Al decir «ahí fuera» no se refería a Kabul, que siempre había sido una ciudad relativamente liberal y progresista. En la capital había profesoras universitarias, directoras de escuelas, funcionarias del gobierno. No, babi se refería a las áreas tribales, sobre todo a las regiones pastunes del sur o del este, cerca de la frontera con Pakistán, donde raras veces se veían mujeres por la calle, si no era con burka y acompañadas por algún varón. Se refería a las regiones donde los hombres que vivían de acuerdo con antiguas leyes tribales se habían sublevado contra los comunistas y sus decretos orientados a liberar a las mujeres, abolir los matrimonios forzados, elevar a dieciséis años la edad mínima de las jóvenes para casarse. Allí, los hombres consideraban un insulto a sus tradiciones ancestrales, decía babi, que el gobierno —un gobierno ateo, por añadidura— les dijera que sus hijas debían abandonar el hogar para ir a estudiar y trabajar rodeadas de hombres.

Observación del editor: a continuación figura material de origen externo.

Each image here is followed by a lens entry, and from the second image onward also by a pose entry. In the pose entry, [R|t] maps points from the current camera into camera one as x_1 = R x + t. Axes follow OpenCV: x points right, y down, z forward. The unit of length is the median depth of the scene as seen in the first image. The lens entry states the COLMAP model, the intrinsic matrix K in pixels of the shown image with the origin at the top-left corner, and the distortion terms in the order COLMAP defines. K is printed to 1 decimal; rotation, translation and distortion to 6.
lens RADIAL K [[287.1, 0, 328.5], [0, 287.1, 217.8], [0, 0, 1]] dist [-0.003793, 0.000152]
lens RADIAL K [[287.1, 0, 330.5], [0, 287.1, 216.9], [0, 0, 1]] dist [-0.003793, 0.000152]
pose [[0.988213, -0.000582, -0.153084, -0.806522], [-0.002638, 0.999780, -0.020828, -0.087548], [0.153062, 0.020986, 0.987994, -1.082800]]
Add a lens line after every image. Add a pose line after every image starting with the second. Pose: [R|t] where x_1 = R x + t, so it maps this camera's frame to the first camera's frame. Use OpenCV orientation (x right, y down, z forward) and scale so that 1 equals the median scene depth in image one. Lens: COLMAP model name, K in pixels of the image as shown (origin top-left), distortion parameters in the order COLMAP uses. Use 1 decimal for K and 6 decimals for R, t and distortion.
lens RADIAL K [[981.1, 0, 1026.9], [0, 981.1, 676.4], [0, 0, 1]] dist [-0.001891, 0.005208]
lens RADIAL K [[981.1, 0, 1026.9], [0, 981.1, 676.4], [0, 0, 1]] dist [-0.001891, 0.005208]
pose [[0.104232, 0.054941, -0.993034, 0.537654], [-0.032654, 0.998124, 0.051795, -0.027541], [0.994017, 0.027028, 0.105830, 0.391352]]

—¡Dios nos libre! —solía exclamar babi sarcásticamente. Luego suspiraba y añadía—: Laila, cariño mío, el único enemigo al que un afgano no puede derrotar es a sí mismo.
Babi se sentó a la mesa y mojó pan en su cuenco de aush.
Laila decidió que le contaría lo que Tariq había hecho a Jadim durante la cena, antes de ponerse con las fracciones. Pero finalmente no tuvo oportunidad de hacerlo, porque justo entonces llamaron a la puerta y un desconocido se presentó en su casa con noticias.